Prompt:
Continue the blog post about two problems that stall small groups, picking up after its last sentence.

Selected passage:
March 22, 2010
Two problems that plague movements and small groups
I’m still processing through the information that came out of New Hope Fellowship’s DCAT Conference I attended last month. From a workshop with Wayne and Aaron Cordeiro, came this nugget:
There are two problems that continually plague and stall small groups:
Problem #1 - Losing the 2nd Generation
If done with the right Biblical community values and Spirit-empowered leadership, small groups can start off fast and energized. The problem then becomes failing to get the next generation, the next wave of leaders and group members to embrace the vision and values of the first generation.
More relational energy and time needs to be spent intentionally passing on the DNA of Biblical community to all the members of your small group. If you focus on perfecting the leadership of the current leaders, or you only focus on instilling DNA to your current and perhaps apprentice leaders, you will quickly lose the next generation. You must start emphasizing the right values and vision to all group members the first day they are in the group and never stop. (By the way, these same principles also apply to parenting as demonstrated by Wayne and Aaron Cordeiro who were father and son workshop presenters.)

Listed records:

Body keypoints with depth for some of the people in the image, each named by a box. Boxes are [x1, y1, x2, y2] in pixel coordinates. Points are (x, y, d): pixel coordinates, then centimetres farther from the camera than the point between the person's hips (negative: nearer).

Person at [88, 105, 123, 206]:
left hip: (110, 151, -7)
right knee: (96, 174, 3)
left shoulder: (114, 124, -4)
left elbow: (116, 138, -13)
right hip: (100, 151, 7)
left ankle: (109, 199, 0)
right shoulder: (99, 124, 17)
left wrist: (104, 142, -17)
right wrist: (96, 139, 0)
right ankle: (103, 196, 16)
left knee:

Answer to this task:
Problem #2- Passing the Baton of Leadership off Too Late.
Current leadership needs to let the next people up lead earlier rather than later. Even once you hand off the tasks of leadership, it can take years to pass the heart of the baton. Meaning, it takes years for the heart and experience of leading to catch up with the tasks of leading.
That puts more urgency on getting the baton passed sooner rather than later. Even if you don’t think someone is quite ready to lead, start taking small steps to give them leadership experience—leading an ice breaker, leading a prayer time, following up on a member who was missing from a group gathering, etc.
Even if you occasionally experience dropped batons when passed early, the experience of failure can be a valuable learning tool in the hands of a loving and nurturing senior leader or coach.